### Passage
•••
Head of School's Blog

Learning in the natural world
arvind grover

Our seventh graders have been busy studying trees. I once took a botany class (Woody Plants I) in college where I had to memorize two dozen different leaves, seeds, and twigs, and had to match them up in an assessment. That was not joyful learning.

Our seventh graders and their teachers, Ms. Shuler and Ms. Orr, took another route. They jumped into our woods armed with measuring devices and drills. They took key measurements, and practiced drilling working in a team. They are practicing for our upcoming tree tap, where they will remove sap, and create Meadowbrook maple syrup. This is what hands-on learning can look like.

Enjoy the photos.

  • Middle School
  • science
Marshmallow Day Building Challenge
arvind grover

The first graders continued their Marshmallow Day challenges with Mr. Scafati and Mr. Molyneux in the Innovation Center. Their task was to hoist a marshmallow as high as possible off the table. Their only provisions were a few pieces of spaghetti, a little tape, and a piece of string.

Some groups were over 12", and a few broke 15" or more!

What stood out to me most was how many things the students were doing at once - they were battling gravity, making decisions in a team, brainstorming ideas, building prototypes, and finally, erecting a final structure.

You can see the pride and hard work on their faces! Physics meets fun, that's a winning combination.

 

  • design thinking
  • Lower School
School closed, teachers learning
arvind grover

Please don't bring your child to school today.

Yes, you read that correctly. Today, students are staying home with their families and teachers are gathering in school for a day of learning. As educators, we know that if we are not actively getting better, we're actively falling behind, despite our initial training.

This year, we're fortunate to have Tim Fish, Chief Innovation Officer at the National Association of Independent Schools leading us in dialog and work into sustaining school innovation. Meadowbrook is renown for its innovation and yet we strive to be better. I marvel at how many visitors we host each month. On Friday as I was saying Happy Thanksgiving to people on their way out I stumbled into a delegation from China who had come to visit. I am getting pretty used to visitors, and it is easy to see why they want to visit - we see a possible enhancement to the program, study it, and implement it.

Schools want to see what the secret sauce is, at Meadowbrook it is doing what's in the best interest of students. Our students, faculty, trustees, and families are all aligned in that vision - I'm grateful to be part of a community that knows that excellence requires striving to be better.

Giving thanks together
arvind grover

Thanksgiving is one of my favorite times of year. I always surround myself with family and loved ones, and usually oodles of great food. I am hopeful that this Thanksgiving you and yours find ways to practice gratitude. I am of the mind that gratitude is a practice and not an act. Like a muscle, it is something we can build up by exercising. And as we build up our gratitude muscle, it is a virtuous cycle of feeling better and making others feel better. It helps steel us for times that are challenging and helps make each day a little better.

Here are some of the practices I am fond of in case you are trying to add some ideas to your family's toolkit:

  • write a thank you note together. At the last meeting of the administrative team, I handed each administrator a thank you note, envelope, and a stamp, and had them write a thank you note to someone in their life that they cared about. It was a boost to all of us who wrote, and we hope a boost on all of those who received.
  • At the start and end of most days, I write in my 5-minute journal. The prompt I answer in the evening is simple: List 3 amazing things that happened today.
•••
### Data excerpts
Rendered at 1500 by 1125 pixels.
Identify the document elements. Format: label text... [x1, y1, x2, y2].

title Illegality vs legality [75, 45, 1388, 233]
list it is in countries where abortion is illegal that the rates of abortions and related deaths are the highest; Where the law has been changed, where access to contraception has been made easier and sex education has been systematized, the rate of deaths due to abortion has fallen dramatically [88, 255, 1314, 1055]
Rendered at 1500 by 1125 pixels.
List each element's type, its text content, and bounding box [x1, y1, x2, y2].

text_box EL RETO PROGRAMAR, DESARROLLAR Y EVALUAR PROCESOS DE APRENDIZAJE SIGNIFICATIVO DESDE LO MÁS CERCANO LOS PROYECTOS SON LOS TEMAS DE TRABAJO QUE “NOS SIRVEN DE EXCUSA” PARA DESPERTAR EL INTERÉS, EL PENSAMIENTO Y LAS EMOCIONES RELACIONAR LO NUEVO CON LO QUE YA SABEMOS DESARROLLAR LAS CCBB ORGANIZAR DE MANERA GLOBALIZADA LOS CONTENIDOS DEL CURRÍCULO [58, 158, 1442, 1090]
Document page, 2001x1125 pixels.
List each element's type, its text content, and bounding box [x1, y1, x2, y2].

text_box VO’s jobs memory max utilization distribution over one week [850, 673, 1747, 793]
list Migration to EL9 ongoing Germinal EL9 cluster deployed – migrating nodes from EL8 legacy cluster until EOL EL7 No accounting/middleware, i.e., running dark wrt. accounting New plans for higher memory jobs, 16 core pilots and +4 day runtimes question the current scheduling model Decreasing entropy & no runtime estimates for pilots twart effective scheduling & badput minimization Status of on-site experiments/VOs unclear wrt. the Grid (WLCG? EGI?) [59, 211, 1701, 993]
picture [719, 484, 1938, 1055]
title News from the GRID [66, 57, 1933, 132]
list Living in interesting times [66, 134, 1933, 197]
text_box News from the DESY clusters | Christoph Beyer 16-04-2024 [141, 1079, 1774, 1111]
•••
### What you will do
a. Answer these questions using the blog, labeling each answer with the matching numeral.
(i) Which two teachers led the seventh graders into the woods?
(ii) What supplies did the first graders have for hoisting a marshmallow?
(iii) What evening prompt does the writer answer in the 5-minute journal?
b. Please retype the blog from "Head of School's" up to and including "can look like.".

### Expected outputs
a.
(i) Ms. Shuler and Ms. Orr
(ii) A few pieces of spaghetti, a little tape, and a piece of string
(iii) List 3 amazing things that happened today.

b.
Head of School's Blog

Learning in the natural world
arvind grover

Our seventh graders have been busy studying trees. I once took a botany class (Woody Plants I) in college where I had to memorize two dozen different leaves, seeds, and twigs, and had to match them up in an assessment. That was not joyful learning.

Our seventh graders and their teachers, Ms. Shuler and Ms. Orr, took another route. They jumped into our woods armed with measuring devices and drills. They took key measurements, and practiced drilling working in a team. They are practicing for our upcoming tree tap, where they will remove sap, and create Meadowbrook maple syrup. This is what hands-on learning can look like.